Zur Überprüfung von Rohstoffen, Textilien und anderen Produkten verwenden die Wissenschaftler des IHB spezielle Immunzellen, die als "Wächterzellen" der Haut gelten. Diese Immunzellen können von außen eindringende Antigene aus benachbarten Zellen der Oberhaut aufnehmen, erkennen und eine entsprechende Immunantwort auslösen. Sie entscheiden damit über den Startpunkt einer Allergie. Die Wächterzellen werden dabei in der Zellkultur gehalten und übernehmen wie in der menschlichen Haut die Aufgabe, eine Chemikalie als Allergen einzustufen. Erkennen sie eine aus dem Textil gelöste Substanz als körperfremd, so präsentieren sie das Allergen zusammen mit spezifischen Markermolekülen auf ihrer Zelloberfläche. Anhand dieser Markermoleküle lässt sich der entscheidende Prozess - die Erkennung der Substanz und ihre Einstufung als Allergen - quantifizieren.

Die neue Testmethode empfiehlt sich für eine Vielzahl von in-vitro Produktprüfungen, um Sensibilisierungsrisiken (allergenes Potenzial) zu erfassen. Sie ergänzt in idealer Weise den Epikutantest, ein etabliertes und normiertes (EN ISO 10993-10) Nachweisverfahren für Kontaktallergien, welches an den Hohenstein Instituten bereits für textile Medizinprodukte angewendet wird. Das neue in-vitro Verfahren besitzt gegenüber dem Hauttest jedoch den klaren Vorteil, dass es alle von Textilien ausgehenden allergenen Wirkungen erkennt und zugleich eine Austestung von Allergenen erlaubt, für die keine sonstige Bestimmung möglich ist (z. B. unbekannte Reaktions- und Abbauprodukte chemischer Substanzen). So können beispielsweise auch native Allergene in flüssiger oder fester Zustandsform überprüft werden, was den Test zu einer interessanten in-vitro Alternative im Hinblick auf die Ermittlung des allergenen Potenzials von Chemikalien macht, für die im Rahmen der REACh-Gesetzgebung Angaben zur Toxikologie in Form einer Stoffsicherheitsbeschreibung zu leisten sind.

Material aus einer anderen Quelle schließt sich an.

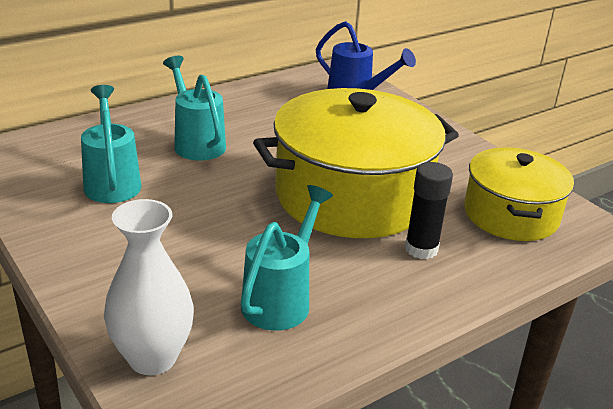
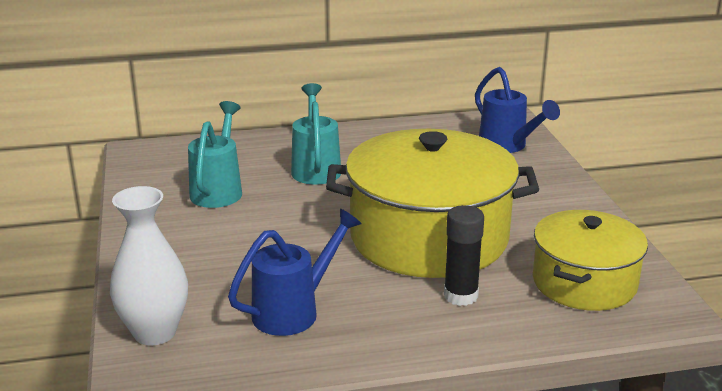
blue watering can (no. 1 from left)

Das neue Prüfverfahren stellt eine sinnvolle Ergänzung der Schadstoffprüfungen nach Oeko-Tex Standard 100 dar, um den Verbrauchern ein Höchstmaß an Produktsicherheit zu bieten. Neben den bereits etablierten Prüfverfahren zur Zellschädigung (Zytotoxizität), DNA-Schädigung (Genotoxizität) und Irritation, ist damit an den Hohenstein Instituten ein vierter wirkungsbezogener Test verfügbar, der die Fragen nach der Sicherheit und Verträglichkeit von Textilien wissenschaftlich seriös beantwortet - d. h. getrennt für die vier Risiken. Denn auch bei Medizinprodukten werden biologische Risiken in getrennten Testsystemen gemäß Norm EN ISO 10993 hinsichtlich Zellschädigung, DNA-Schädigung, Irritation und Allergie selektiv erfasst.